Let´s put this in perspective. Last time I took 4 days to walk the same distance as I have walked in 2 this time, because I actually made it, with no apparent damage though greater than the usual aches and pains, to Monte del Gozo! Last time the final 17 km I thought would never end but Flemming helped me a lot today. He walked 50km(!) for the day and I 34km, another personal best which will likely stand for ever.
The first night here is free but we have to pay 7€ a night for up to two more nights - not bad. (I´ll be pretty cross if they make me pack up and move tomorrow, but it will still be cheaper to stay here.) The place is huge with dormitory accom. for 2800. There are shops, a tiny Supermercado, hairdressing place, coffee shop/bar, and a self-service cafeteria. Fl and I had a hamburger with the lot for 2.75€, then went next door for more. The prices are very reasonable so I am surprised the Guide says that the place is expensive.

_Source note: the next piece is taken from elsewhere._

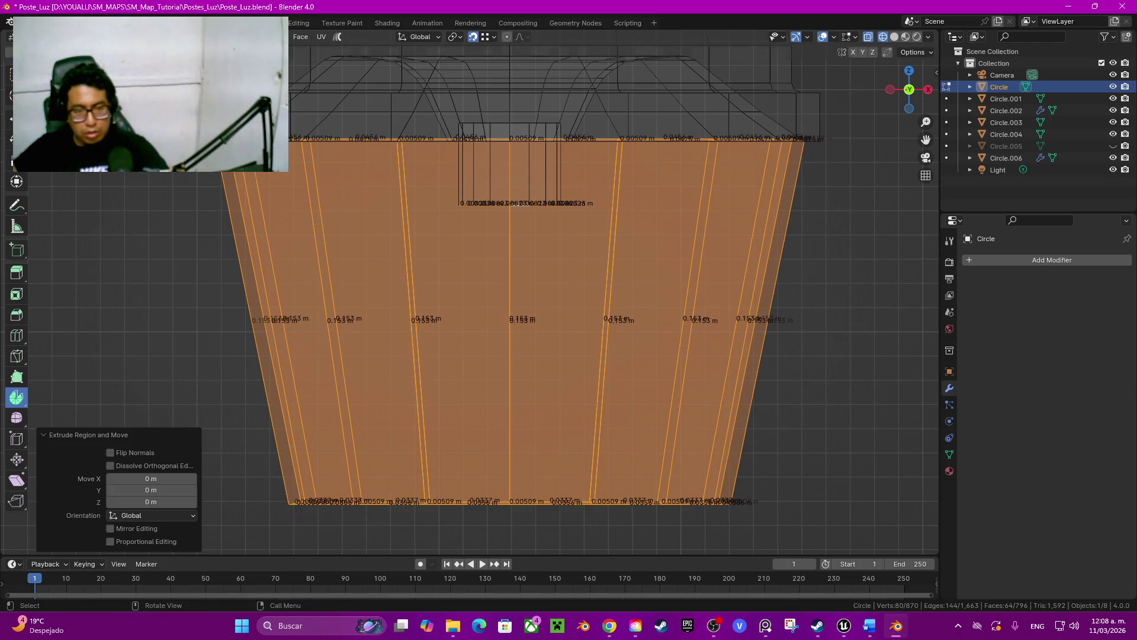
{"action": "key", "text": "ctrl+z"}
{"action": "key", "text": "alt+a"}
Select the hanging cylinder's bottom edge loop and lower it.
{"action": "left_click", "coordinate": [521, 203], "text": "alt"}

I will go in by bus tomorrow and spend the day there - Pilgrim Mass at midday, Correos (PO) if it is open, planning my next itineraries at the Information Centre, shopping for family gifts, (please pretend to like them and fall on them with glad cries) and of course finding the right venue for my HB Party.
Our paths the last few days have largely been through forests of native trees including oak, beech and elm, and large quantities of eucalyptus. Sometimes it has been extraordinarily beautiful, with the branches arching above, vines winding around trunks, and grasses filling the gaps. While the surface varied, mostly it has been gravel and sands, with leaf litter in the forests. The closer we got to MdG to uglier it became, which is really why I don´t want to walk again into Compostela. It is dreary, dreary, dreary until you walk through the gate to the old city.
Last night as I looked out the fifth storey window over the distant, misty hills I was struck with sadness to think the grand adventure is almost at an end. Monday will probably see my departure and most of the people I now think of as friends I will never see again. Charlie and Diana have invited us to to stay with them, Jenny, so our planned visit to NZ will be even more interesting.
Still, it´s not the end of life but a beginning. If I have learnt anything on the Camino this time apart from relearning to unhesitatingly trust in a God who loves me and cares for me, it is to take one day at a time, one section at a time, one step at a time.